Domingo 24 de agosto del 2008 Política

En París, hamburguesa se vuelve muy chic

PARÍS | Por JANE SIGAL

Desde hace unos cuantos años, pero con creciente intensidad en los últimos 10 meses, las hamburguesas, con y sin queso, han invadido París. Vayan a donde vayan los turistas este verano, los cafés de St. Germain, los establecimientos frecuentados por el mundo de la moda y hasta restaurantes dirigidos por chefs de tres estrellas, probablemente encontrarán un jugoso medallón de carne de res molida, servido en un panecillo con semillas de ajonjolí.

“Tiene el sabor de lo prohibido, lo ilícito, incluso lo subversivo”, expresó Hélène Samuel, consultora de restaurantes, en París. “Comer con las manos es una regresión pura”.

Constituye un desconcertante cambio en una nación donde un chef alguna vez demandó a McDonald’s por 2,7 millones de dólares por daños y perjuicios a raíz de un póster que sugería que él soñaba con una Big Mac. Las hamburguesas eran todo lo que una comida francesa no es: informales, caóticas, rápidas y extranjeras.

“No se trata de una simple moda”, opinó Frédérick Grasser- Hermé que, en calidad de chef consultora del Black Calvados, discoteca en los Campos Elíseos, desarrolló una hamburguesa con carne de res wagyu aderezada con lo que califica de catsup negra de moras negras y grosellas. “Es algo más que eso. La hamburguesa se ha vuelto gastronómica”.

Yannick Alléno, quien obtuvo una tercera estrella Michelin en el 2007 por la cocina precisa y selecta que ofrece en el restaurante Le Meurice (en el hotel del mismo nombre), sirve una hamburguesa gruesa y suculenta en su establecimiento casual, Le Dali. Frédéric Lalos, panadero de Alléno y ganador de uno de los certámenes gastronómicos más reñidos de Francia, elabora los panecillos. Con tocino ahumado, lechuga, pepinillos, mostaza, mayonesa y papas a la francesa, la hamburguesa del Dali cuesta 35 euros, cerca de 56 dólares.

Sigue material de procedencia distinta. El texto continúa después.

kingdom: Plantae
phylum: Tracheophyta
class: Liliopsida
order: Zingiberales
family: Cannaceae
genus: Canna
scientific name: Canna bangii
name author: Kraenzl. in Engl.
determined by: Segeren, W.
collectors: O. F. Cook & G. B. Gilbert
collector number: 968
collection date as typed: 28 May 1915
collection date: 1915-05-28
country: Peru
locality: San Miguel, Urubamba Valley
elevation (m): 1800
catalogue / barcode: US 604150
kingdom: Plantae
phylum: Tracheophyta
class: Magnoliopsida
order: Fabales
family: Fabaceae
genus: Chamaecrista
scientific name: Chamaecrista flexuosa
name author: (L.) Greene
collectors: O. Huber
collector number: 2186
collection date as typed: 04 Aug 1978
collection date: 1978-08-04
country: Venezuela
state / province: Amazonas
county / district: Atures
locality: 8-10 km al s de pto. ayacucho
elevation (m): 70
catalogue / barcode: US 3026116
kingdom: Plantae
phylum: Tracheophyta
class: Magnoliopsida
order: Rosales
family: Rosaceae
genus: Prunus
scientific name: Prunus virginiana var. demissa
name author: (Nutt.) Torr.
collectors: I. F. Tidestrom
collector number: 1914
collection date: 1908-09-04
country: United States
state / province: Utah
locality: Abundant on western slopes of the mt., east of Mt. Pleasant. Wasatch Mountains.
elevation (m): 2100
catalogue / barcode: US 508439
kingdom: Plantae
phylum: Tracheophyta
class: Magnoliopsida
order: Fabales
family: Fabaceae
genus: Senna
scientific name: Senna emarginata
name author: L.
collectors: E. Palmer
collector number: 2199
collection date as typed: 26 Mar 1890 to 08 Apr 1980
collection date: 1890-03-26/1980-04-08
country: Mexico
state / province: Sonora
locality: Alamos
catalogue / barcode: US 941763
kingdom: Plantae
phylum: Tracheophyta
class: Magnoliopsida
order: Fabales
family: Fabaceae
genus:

Romain Corbière, chef del restaurante de Alain Ducasse Le Relais du Parc, prepara a la plancha una hamburguesa de temporada. Este verano, Corbière, veterano del Louis XV, otro establecimiento de Ducasse en Mónaco, sustituye la carne por un medallón de camarón y calamar.

La única cosa que resulte más sorpresiva que el cambio radical de actitud de los chefs puede ser el entusiasmo con el que sus clientes han engullido estas hamburguesas.

“No pensé que se venderían tan bien”, reconoció Sonia Ezgulian, chef invitada del Café Salle Pleyel, restaurante que abrió Samuel el otoño pasado en un amplio espacio modernista en el interior de una de las salas de concierto parisinas más prestigiosas. Hay días en que hasta la tercera parte de sus clientes ordena la hamburguesa.

¿Cómo es que llegó la hamburguesa jugosa y chorreante a convertirse en uno de los platillos emblemáticos de París? Por una parte, chefs galos expatriados que reinventaban clásicos estadounidenses en Estados Unidos hicieron lo necesario para asegurar que la probaran sus compatriotas en su país natal.

“Yo no tenía esta cultura de la hamburguesa”, explicó Samuel al respecto. “Una hamburguesa, ¿qué es eso? No lo entendía. Luego probé una en el DB Bistro Moderne”, relató, en referencia al restaurante del chef Daniel Boulud, ubicado en el centro de Manhattan, que suscitó mucho entusiasmo con su hamburguesa de foie gras, costilla estofada y trufa negra por 32 dólares. “Si Daniel no lo hubiera hecho, tal vez yo tampoco. Me ayudó a entender”.

Corbière no tenía pensado ofrecer el platillo en el menú del Relais du Parc hasta que descubrió la hamburguesa de carne Black Angus preparada por Laurent Tourondel en el BLT Market de Nueva York, en octubre pasado.